● Problem A: In the kayak discussion, rewrite the passage between "I have a full" and "likely the C-Tug.", inclusive, substituting "dolly" for "cart".

● Given text:
Some great points that I had not considered. While most of my kayaking will be on lakes I can understand your thinking. I'm not as nimble as I used to be so getting in and out of the Kilroy might be a consideration.

Do you trailer your BR ?


----------



## ML1187 (Mar 13, 2012)

Coot said:


> Some great points that I had not considered. While most of my kayaking will be on lakes I can understand your thinking. I'm not as nimble as I used to be so getting in and out of the Kilroy might be a consideration.
> 
> Do you trailer your BR ?


If you are fishing primarily lakes you won't have as much concern with some of the points I mentioned obviously. The biggest one will def be getting in and out for you. 

I have a full size F150 so no trailer needed and hauling isn't a problem. It would be a very difficult boat to car top however, especially if you yak alone frequently. 

I also will buying a cart soon, most likely the C-Tug.


----------



## CavemaNdisguisE (Jul 10, 2012)

● Problem B: Express the lines of the records, from the first line through the line holding "Proč si je lidé oblíbili", inclusive, as a JSON list of strings with one string per line. Leave out any blank lines.

● Page-level text extractions:
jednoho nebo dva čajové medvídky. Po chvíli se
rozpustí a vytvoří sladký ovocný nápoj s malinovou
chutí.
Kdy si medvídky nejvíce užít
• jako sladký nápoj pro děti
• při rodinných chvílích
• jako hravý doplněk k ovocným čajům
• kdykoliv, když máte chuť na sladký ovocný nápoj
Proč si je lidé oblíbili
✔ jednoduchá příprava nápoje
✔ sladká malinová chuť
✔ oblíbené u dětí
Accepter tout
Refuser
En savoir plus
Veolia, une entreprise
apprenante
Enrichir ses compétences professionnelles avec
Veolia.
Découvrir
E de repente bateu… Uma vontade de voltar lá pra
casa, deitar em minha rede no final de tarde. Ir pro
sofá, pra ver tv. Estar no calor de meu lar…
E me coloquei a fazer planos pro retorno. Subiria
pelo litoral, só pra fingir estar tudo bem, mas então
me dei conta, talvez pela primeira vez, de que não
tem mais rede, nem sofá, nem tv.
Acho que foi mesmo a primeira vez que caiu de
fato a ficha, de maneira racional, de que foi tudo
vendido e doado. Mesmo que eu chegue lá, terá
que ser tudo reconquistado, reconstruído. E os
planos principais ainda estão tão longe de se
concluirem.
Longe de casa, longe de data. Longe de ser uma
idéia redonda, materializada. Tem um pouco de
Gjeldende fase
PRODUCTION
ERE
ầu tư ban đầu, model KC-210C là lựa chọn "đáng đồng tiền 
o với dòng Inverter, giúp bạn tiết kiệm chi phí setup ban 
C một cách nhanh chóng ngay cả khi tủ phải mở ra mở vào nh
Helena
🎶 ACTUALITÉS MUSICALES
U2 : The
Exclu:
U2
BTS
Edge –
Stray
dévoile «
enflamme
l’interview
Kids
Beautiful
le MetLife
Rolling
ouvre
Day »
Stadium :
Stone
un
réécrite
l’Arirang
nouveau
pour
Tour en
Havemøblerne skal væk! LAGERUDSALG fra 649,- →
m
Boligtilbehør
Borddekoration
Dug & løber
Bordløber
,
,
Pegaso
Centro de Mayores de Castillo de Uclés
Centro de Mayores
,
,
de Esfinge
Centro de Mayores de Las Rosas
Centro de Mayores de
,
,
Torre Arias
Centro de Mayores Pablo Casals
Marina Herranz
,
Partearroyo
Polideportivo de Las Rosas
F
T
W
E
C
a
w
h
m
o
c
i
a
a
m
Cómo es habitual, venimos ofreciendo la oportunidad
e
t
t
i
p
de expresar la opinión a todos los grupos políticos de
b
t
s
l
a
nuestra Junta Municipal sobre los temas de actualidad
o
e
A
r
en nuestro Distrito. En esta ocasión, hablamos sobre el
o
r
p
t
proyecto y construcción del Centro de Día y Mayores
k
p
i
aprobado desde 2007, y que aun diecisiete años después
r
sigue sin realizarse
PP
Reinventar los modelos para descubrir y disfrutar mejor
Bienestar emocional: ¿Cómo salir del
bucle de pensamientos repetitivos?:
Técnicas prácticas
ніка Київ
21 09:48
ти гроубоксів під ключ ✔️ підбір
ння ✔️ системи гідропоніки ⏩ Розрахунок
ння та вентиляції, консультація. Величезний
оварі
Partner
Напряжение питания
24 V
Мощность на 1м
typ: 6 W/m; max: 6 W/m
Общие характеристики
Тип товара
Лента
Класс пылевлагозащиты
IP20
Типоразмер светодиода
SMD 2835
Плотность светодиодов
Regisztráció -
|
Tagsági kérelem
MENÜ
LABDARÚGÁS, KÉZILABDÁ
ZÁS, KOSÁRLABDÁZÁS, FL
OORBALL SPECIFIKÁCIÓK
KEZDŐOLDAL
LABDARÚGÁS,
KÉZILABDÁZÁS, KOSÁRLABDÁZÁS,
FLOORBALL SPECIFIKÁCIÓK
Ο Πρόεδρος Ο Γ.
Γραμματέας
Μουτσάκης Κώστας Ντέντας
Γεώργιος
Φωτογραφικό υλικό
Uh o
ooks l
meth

● Task response A:
I have a full size F150 so no trailer needed and hauling isn't a problem. It would be a very difficult boat to car top however, especially if you yak alone frequently. 

I also will buying a dolly soon, most likely the C-Tug.

● Task response B:
[
  "jednoho nebo dva čajové medvídky. Po chvíli se",
  "rozpustí a vytvoří sladký ovocný nápoj s malinovou",
  "chutí.",
  "Kdy si medvídky nejvíce užít",
  "• jako sladký nápoj pro děti",
  "• při rodinných chvílích",
  "• jako hravý doplněk k ovocným čajům",
  "• kdykoliv, když máte chuť na sladký ovocný nápoj",
  "Proč si je lidé oblíbili"
]